_Data for review_
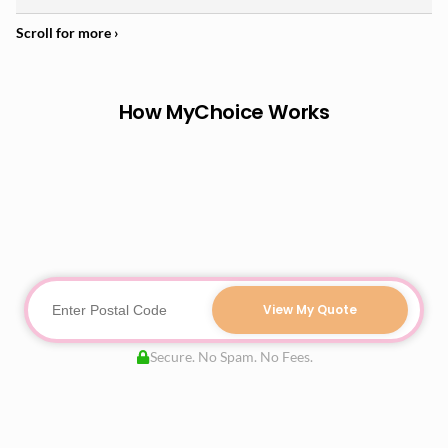
How MyChoice Works
View My Quote
Secure. No Spam. No Fees.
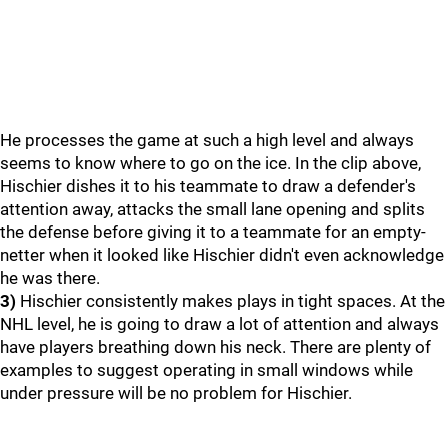
He processes the game at such a high level and always
seems to know where to go on the ice. In the clip above,
Hischier dishes it to his teammate to draw a defender's
attention away, attacks the small lane opening and splits
the defense before giving it to a teammate for an empty-
netter when it looked like Hischier didn't even acknowledge
he was there.
3)
Hischier consistently makes plays in tight spaces. At the
NHL level, he is going to draw a lot of attention and always
have players breathing down his neck. There are plenty of
examples to suggest operating in small windows while
under pressure will be no problem for Hischier.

_Assigned task_
Reproduce all the text in the material above line for line, with no changes, and leave out the pictures.

_Answer below_
How MyChoice Works
View My Quote
Secure. No Spam. No Fees.
He processes the game at such a high level and always
seems to know where to go on the ice. In the clip above,
Hischier dishes it to his teammate to draw a defender's
attention away, attacks the small lane opening and splits
the defense before giving it to a teammate for an empty-
netter when it looked like Hischier didn't even acknowledge
he was there.
3)
Hischier consistently makes plays in tight spaces. At the
NHL level, he is going to draw a lot of attention and always
have players breathing down his neck. There are plenty of
examples to suggest operating in small windows while
under pressure will be no problem for Hischier.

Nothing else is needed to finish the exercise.